Excerpt to read:
How to access random item in list?

Question

I have an ArrayList, and I need to be able to click a button and then randomly pick out a string from that list and display it in a messagebox.

How would I go about doing this?

Answer 1

1. Create an instance of Random class somewhere. Note that it's pretty important not to create a new instance each time you need a random number. You should reuse the old instance to achieve uniformity in the generated numbers. You can have a static field somewhere (be careful about thread safety issues):

   static Random rnd = new Random();
   

2. Ask the Random instance to give you a random number with the maximum of the number of items in the ArrayList:

   int r = rnd.Next(list.Count);
   

3. Display the string:

   MessageBox.Show((string)list[r]);
   

Answer 2

I usually use this little collection of extension methods:

public static class EnumerableExtension
{
    public static T PickRandom<T>(this IEnumerable<T> source)
    {
        return source.PickRandom(1).Single();
    }

    public static IEnumerable<T> PickRandom<T>(this IEnumerable<T> source, int count)
    {
        return source.Shuffle().Take(count);
    }

    public static IEnumerable<T> Shuffle<T>(this IEnumerable<T> source)
    {
        return source.OrderBy(x => Guid.NewGuid());
    }
}

For a strongly typed list, this would allow you to write:

var strings = new List<string>();
var randomString = strings.PickRandom();

If all you have is an ArrayList, you can cast it:

var strings = myArrayList.Cast<string>();

Answer 3

You can do:

list.OrderBy(x => Guid.NewGuid()).FirstOrDefault()

Answer 4

Or simple extension class like this:

public static class CollectionExtension
{
    private static Random rng = new Random();

    public static T RandomElement<T>(this IList<T> list)
    {
        return list[rng.Next(list.Count)];
    }

    public static T RandomElement<T>(this T[] array)
    {
        return array[rng.Next(array.Length)];
    }
}

Then just call:

myList.RandomElement();

Works for arrays as well.

I would avoid calling OrderBy() as it can be expensive for larger collections. Use indexed collections like List<T> or arrays for this purpose.

Answer 5

Create a Random instance:

Random rnd = new Random();

Fetch a random string:

string s = arraylist[rnd.Next(arraylist.Count)];

Remember though, that if you do this frequently you should re-use the Random object. Put it as a static field in the class so it's initialized only once and then access it.

Answer 6

Why not:

public static T GetRandom<T>(this IEnumerable<T> list)

Study questions:
1) In the thread on picking a random list item, what reason does Answer 4 give for avoiding a call to OrderBy()?
2) Decide whether each statement agrees with the thread on picking a random list item, and back each yes or no with the deciding words from that thread.
(a) Answer 1 recommends creating a new Random instance each time a random number is needed.
(b) Answer 4 states that its extension class also works with arrays.
(c) In Answer 2, the Shuffle method orders the source by Guid.NewGuid().
3) Carry the thread on picking a random list item forward from its last line.

Records shown:
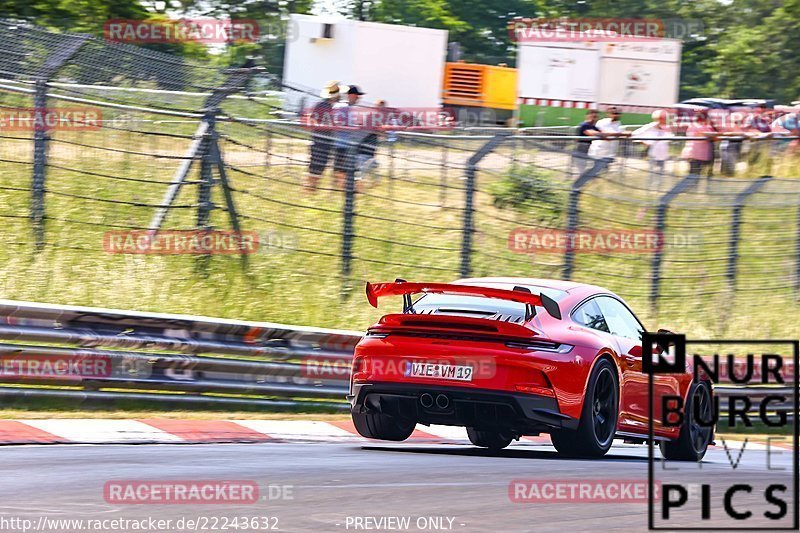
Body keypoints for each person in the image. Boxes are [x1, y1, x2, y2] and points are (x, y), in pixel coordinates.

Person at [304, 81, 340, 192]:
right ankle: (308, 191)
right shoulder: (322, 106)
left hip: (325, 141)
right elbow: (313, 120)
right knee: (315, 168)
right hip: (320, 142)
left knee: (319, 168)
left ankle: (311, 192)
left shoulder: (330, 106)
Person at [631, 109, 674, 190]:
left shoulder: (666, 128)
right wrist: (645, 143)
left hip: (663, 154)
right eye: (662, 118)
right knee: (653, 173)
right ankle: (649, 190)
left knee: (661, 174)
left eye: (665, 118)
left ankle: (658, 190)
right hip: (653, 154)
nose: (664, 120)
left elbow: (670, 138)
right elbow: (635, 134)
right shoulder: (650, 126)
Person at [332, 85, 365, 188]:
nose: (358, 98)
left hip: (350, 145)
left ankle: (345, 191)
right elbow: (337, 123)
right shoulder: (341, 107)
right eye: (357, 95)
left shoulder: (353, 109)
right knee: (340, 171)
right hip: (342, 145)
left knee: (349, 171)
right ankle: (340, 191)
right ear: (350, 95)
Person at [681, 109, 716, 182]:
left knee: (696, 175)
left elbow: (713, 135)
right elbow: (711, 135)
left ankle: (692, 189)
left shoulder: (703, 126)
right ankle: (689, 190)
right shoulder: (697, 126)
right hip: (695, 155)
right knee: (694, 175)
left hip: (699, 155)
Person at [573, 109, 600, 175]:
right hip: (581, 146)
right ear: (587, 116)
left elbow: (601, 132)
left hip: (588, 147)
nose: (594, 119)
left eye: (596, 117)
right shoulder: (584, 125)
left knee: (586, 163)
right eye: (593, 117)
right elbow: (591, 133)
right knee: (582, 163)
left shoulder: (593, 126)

Task responses:
1) It can be expensive for larger collections.

2)
(a) No: "it's pretty important not to create a new instance each time you need a random number."
(b) Yes: "Works for arrays as well."
(c) Yes: "return source.OrderBy(x => Guid.NewGuid());"

3)
{
   return list.ElementAt(new Random(DateTime.Now.Millisecond).Next(list.Count()));
}

Answer 7

I'll suggest different approach, If the order of the items inside the list is not important at extraction (and each item should be selected only once), then instead of a List you can use a ConcurrentBag which is a thread-safe, unordered collection of objects:

var bag = new ConcurrentBag<string>();
bag.Add("Foo");
bag.Add("Boo");
bag.Add("Zoo");

The EventHandler:

string result;
if (bag.TryTake(out result))
{
    MessageBox.Show(result);
}

The TryTake will attempt to extract an "random" object from the unordered collection.

Answer 8

ArrayList ar = new ArrayList();
        ar.Add(1);
        ar.Add(5);
        ar.Add(25);
        ar.Add(37);
        ar.Add(6);
        ar.Add(11);
        ar.Add(35);
        Random r = new Random();
        int index = r.Next(0,ar.Count-1);
        MessageBox.Show(ar[index].ToString());

Answer 9

I have been using this ExtensionMethod for a while:

public static IEnumerable<T> GetRandom<T>(this IEnumerable<T> list, int count)
{
    if (count <= 0)
      yield break;
    var r = new Random();
    int limit = (count * 10);
    foreach (var item in list.OrderBy(x => r.Next(0, limit)).Take(count))
      yield return item;
}

Answer 10

I needed to more item instead of just one. So, I wrote this:

public static TList GetSelectedRandom<TList>(this TList list, int count)
       where TList : IList, new()
{
    var r = new Random();
    var rList = new TList();
    while (count > 0 && list.Count > 0)
    {
        var n = r.Next(0, list.Count);
        var e = list[n];
        rList.Add(e);
        list.RemoveAt(n);
        count--;
    }

    return rList;
}

With this, you can get elements how many you want as randomly like this:

var _allItems = new List<TModel>()
{
    // ...
    // ...
    // ...
}

var randomItemList = _allItems.GetSelectedRandom(10); 

Answer 11

Printing randomly country name from JSON file.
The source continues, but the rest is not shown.